Le fait allégué, soit l’imminence du décès du père de la condamnée, n’est pas établi. Toute hospitalisation d’un proche, serait-ce dans un état critique, ne saurait constituer un motif grave au sens de l’art. 92 CP, à peine d’étendre à l’excès la portée de cette disposition au détriment de l’évident intérêt public à l’exécution des peines et des mesures, lequel constitue la règle alors que l’interruption constitue l’exception. Il n’existe donc aucun motif de nature à justifier un nouveau report de la date d’exécution de peine à quelque terme que ce soit, soit de commander la reconsidération de l’ordre d’exécution de peine du 21 avril 2026. Les conditions d’un réexamen au sens de l’art. 64 al. 1 et 2 LPA-VD ne sont ainsi pas réunies.

Il sera loisible à la condamnée, durant l’exécution de sa peine, de solliciter de l’autorité d’application des peines un congé au sens de l’art. 84 al. 6 CP si elle devait considérer que l’état de santé de son père justifie sa présence à son chevet.

4.

Au vu de ce qui précède, le recours doit être rejeté, dans la mesure où il est recevable, et la décision du 4 juin 2026 confirmée.

Les frais de la procédure de recours, constitués du seul émolument d’arrêt (art. 422 al. 1 CPP), par 990 fr. (art. 20 al. 1 TFIP [Tarif des frais de procédure et indemnités en matière pénale du 28 septembre 2010 ; BLV 312.03.1]), seront mis à la charge de la recourante, qui succombe (art. 428 al. 1 CPP).

Dispositif

Par ces motifs, la Chambre des recours pénale prononce :

I. Le recours est rejeté dans la mesure où il est recevable. II. La décision du 4 juin 2026 est confirmée.

III. Les frais d’arrêt, par 990 fr. (neuf cent nonante francs), sont mis à la charge de B.________. IV. L’arrêt est exécutoire.

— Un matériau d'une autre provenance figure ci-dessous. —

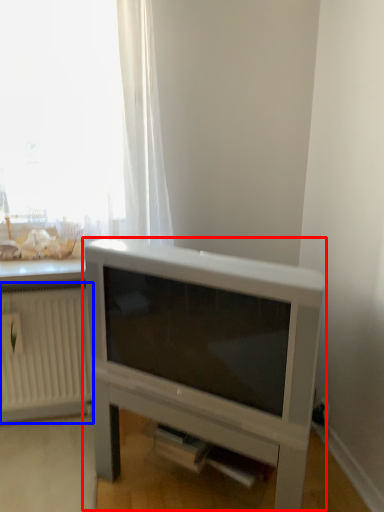
Question: Among these objects, which one is farthest to the camera, entertainment center (highlighted by a red box) or radiator (highlighted by a blue box)?

Choices:
 (A) entertainment center
 (B) radiator

Answer: (B)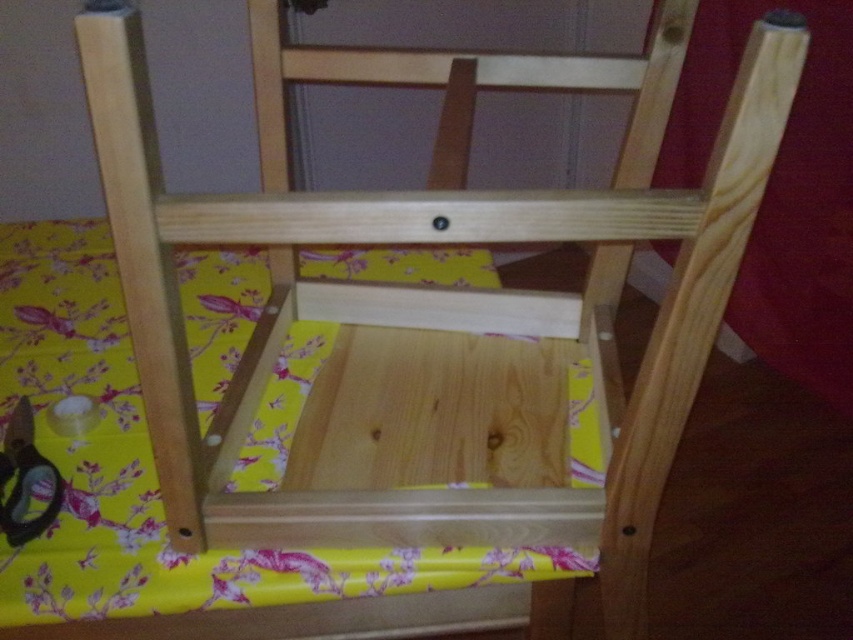
Question: Which point is farther to the camera?

Choices:
 (A) yellow floral fabric at center
 (B) metallic sheen scissors at lower left

Answer: (B)

Question: Is yellow floral fabric at center closer to the viewer compared to metallic sheen scissors at lower left?

Choices:
 (A) yes
 (B) no

Answer: (A)

Question: From the image, what is the correct spatial relationship of yellow floral fabric at center in relation to metallic sheen scissors at lower left?

Choices:
 (A) below
 (B) above

Answer: (B)

Question: Which point appears farthest from the camera in this image?

Choices:
 (A) (4, 316)
 (B) (3, 515)

Answer: (A)

Question: Which object is closer to the camera taking this photo?

Choices:
 (A) metallic sheen scissors at lower left
 (B) yellow floral fabric at center

Answer: (B)

Question: Is yellow floral fabric at center bigger than metallic sheen scissors at lower left?

Choices:
 (A) no
 (B) yes

Answer: (B)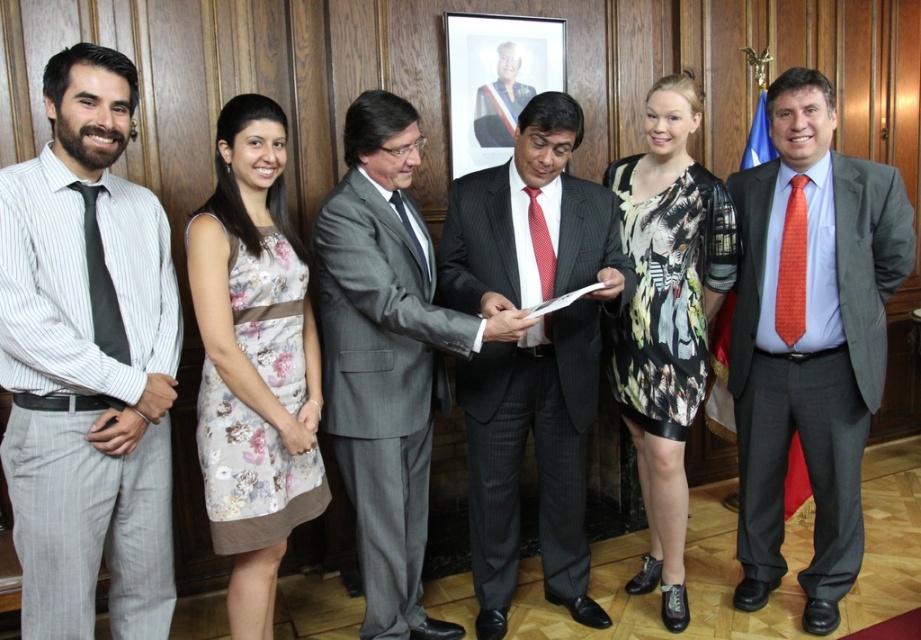
Question: Which of the following is the farthest from the observer?

Choices:
 (A) white paper at center
 (B) striped cotton shirt at left

Answer: (A)

Question: Among these points, which one is nearest to the camera?

Choices:
 (A) (257, 324)
 (B) (551, 285)
 (C) (509, 102)
 (D) (488, 387)

Answer: (A)

Question: Which point is closer to the camera taking this photo?

Choices:
 (A) (169, 604)
 (B) (305, 394)
 (C) (517, 336)

Answer: (A)

Question: Can you confirm if gray pinstripe suit at center is wider than orange dotted tie at right?

Choices:
 (A) yes
 (B) no

Answer: (A)

Question: Observing the image, what is the correct spatial positioning of floral fabric dress at center in reference to red dotted tie at center?

Choices:
 (A) above
 (B) below

Answer: (B)

Question: Does orange dotted tie at right appear on the left side of red dotted tie at center?

Choices:
 (A) no
 (B) yes

Answer: (A)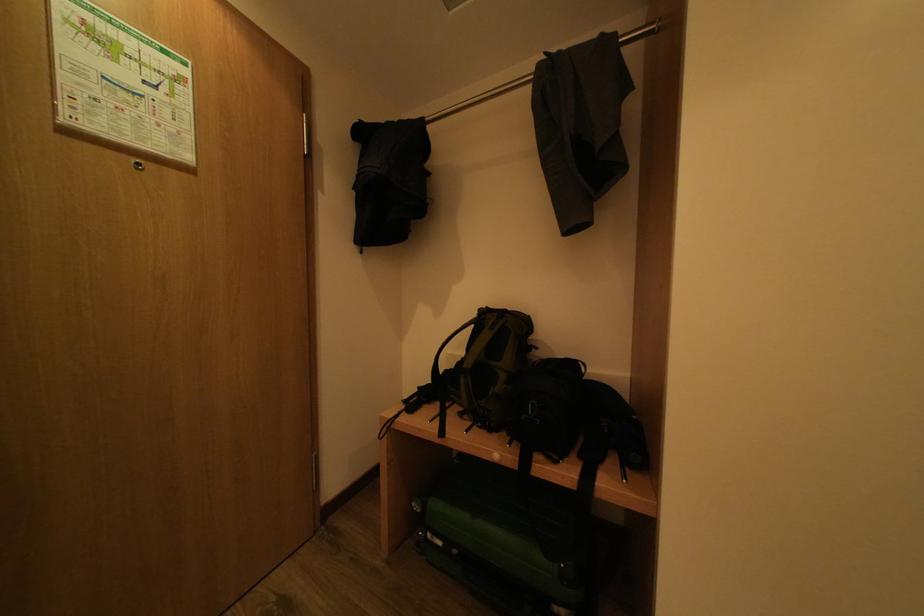
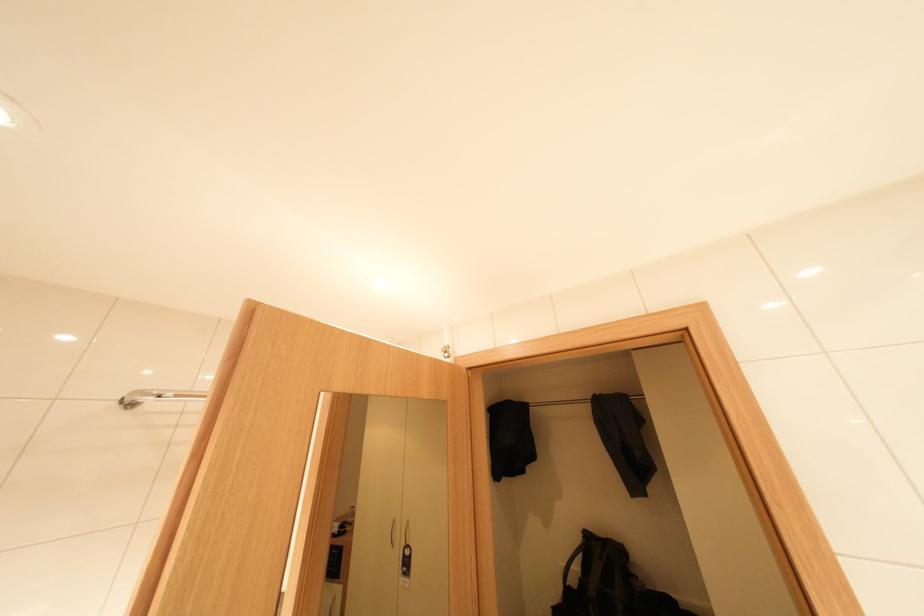
Where in the second image is the point corresponding to (429,387) from the first image?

La présidente : Le greffier :

Du

Le présent arrêt, dont la rédaction a été approuvée à huis clos, est notifié, par l'envoi d'une copie complète, à :

  • Me Ludovic Tirelli, avocat (pour B.________),

  • Ministère public central,

et communiqué à : - Office d’exécution des peines (réf. OEP/PPL/42272/ECU/NMN),

par l’envoi de photocopies.

Le présent arrêt peut faire l'objet d'un recours en matière pénale devant le Tribunal fédéral au sens des art. 78 ss LTF (loi du 17 juin 2005 sur le Tribunal fédéral ; RS 173.110). Ce recours doit être déposé devant le Tribunal fédéral dans les trente jours qui suivent la notification de l'expédition complète (art. 100 al. 1 LTF).